Your instructions> From the material below, retype exactly the lines that begin at the line with "Synthetic Fibres, 2020-21: 787040 -> none" and end after the line with "星期五: 2 -> 3"; pictures stay out of the copy.

Data>
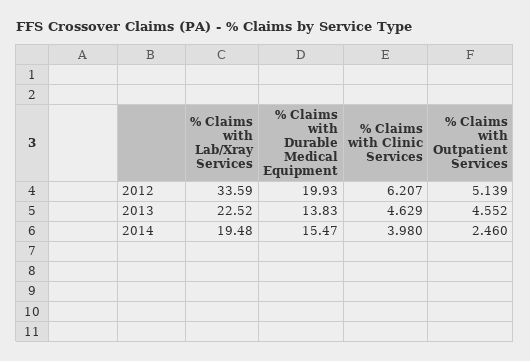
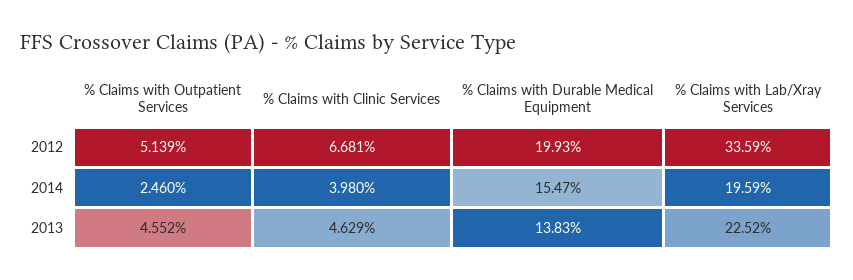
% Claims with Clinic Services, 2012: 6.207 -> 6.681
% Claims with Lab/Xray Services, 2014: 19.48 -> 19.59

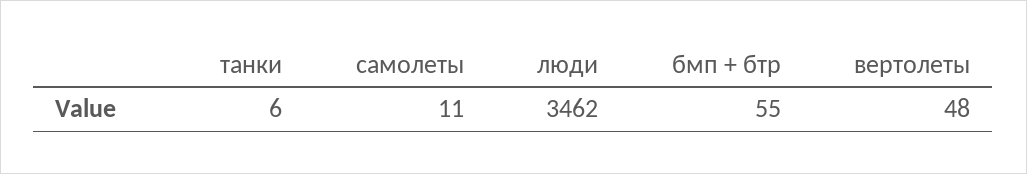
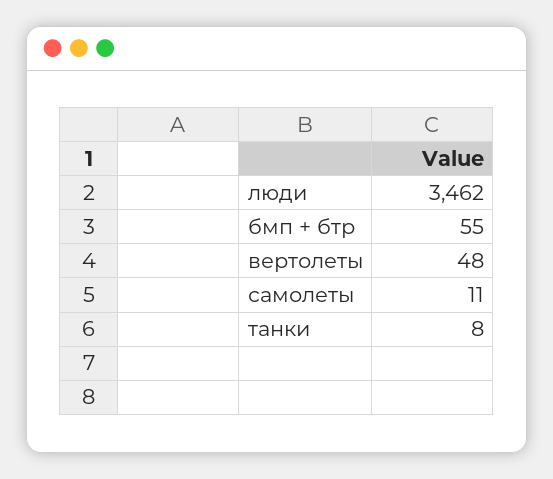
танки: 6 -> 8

---

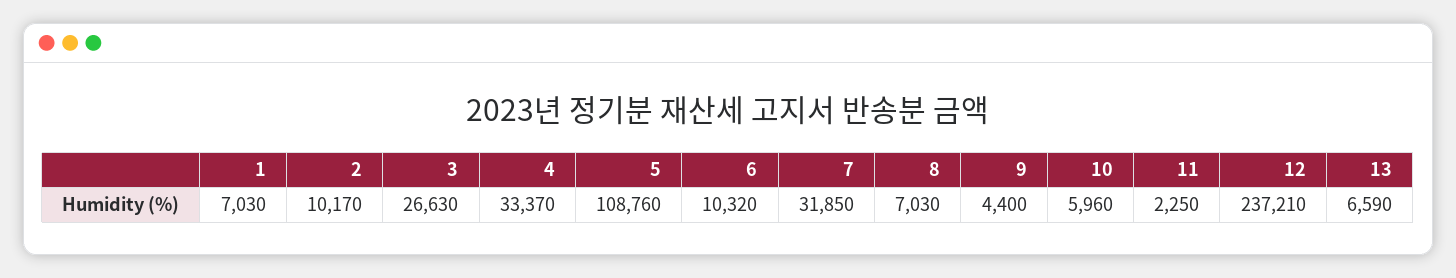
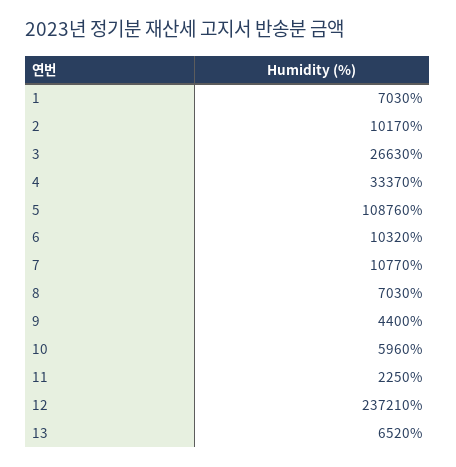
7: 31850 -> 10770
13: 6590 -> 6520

--

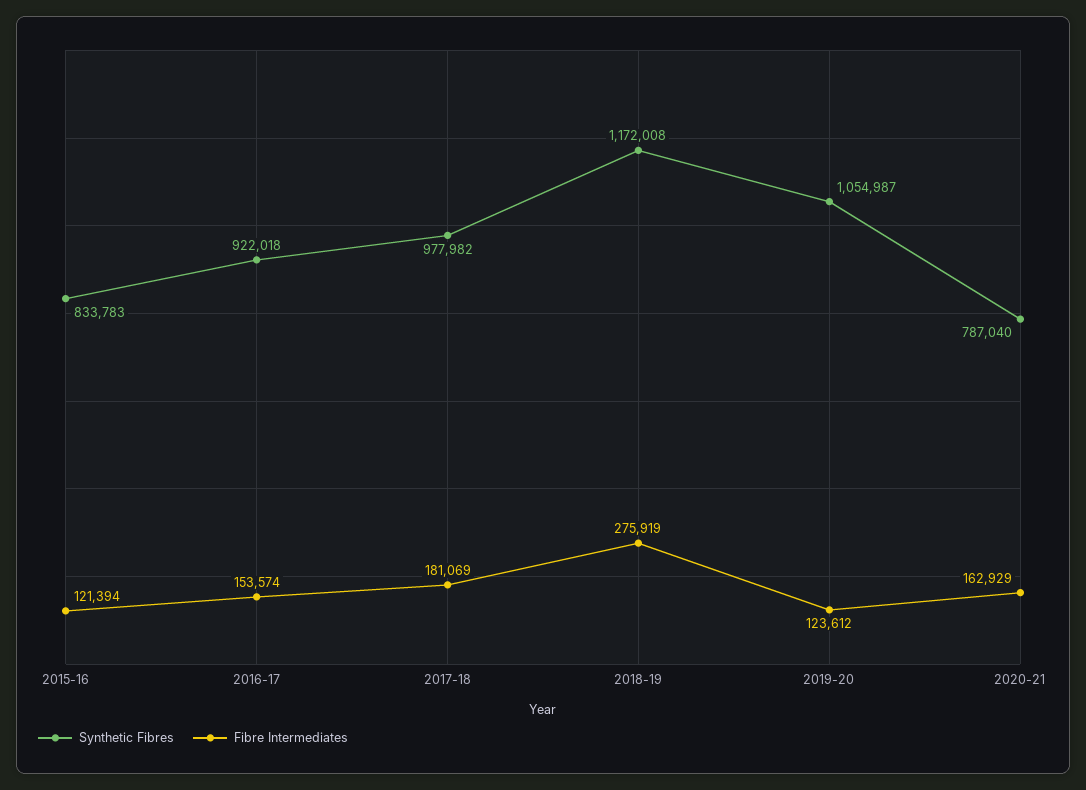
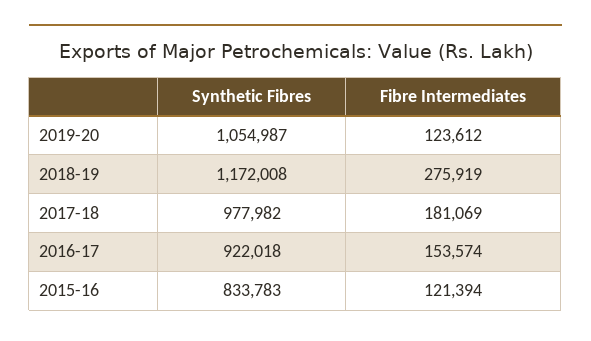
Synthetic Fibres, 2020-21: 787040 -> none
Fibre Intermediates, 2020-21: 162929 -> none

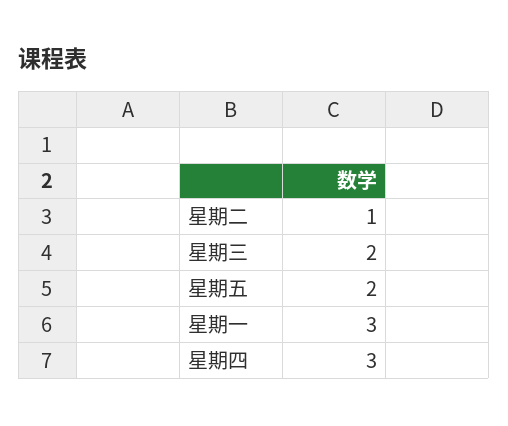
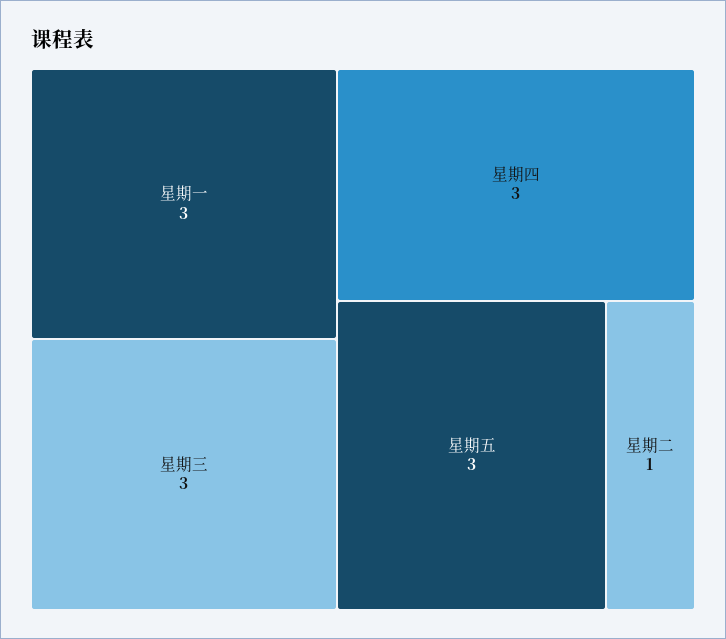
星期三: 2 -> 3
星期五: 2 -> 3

Solved problem>
Synthetic Fibres, 2020-21: 787040 -> none
Fibre Intermediates, 2020-21: 162929 -> none

星期三: 2 -> 3
星期五: 2 -> 3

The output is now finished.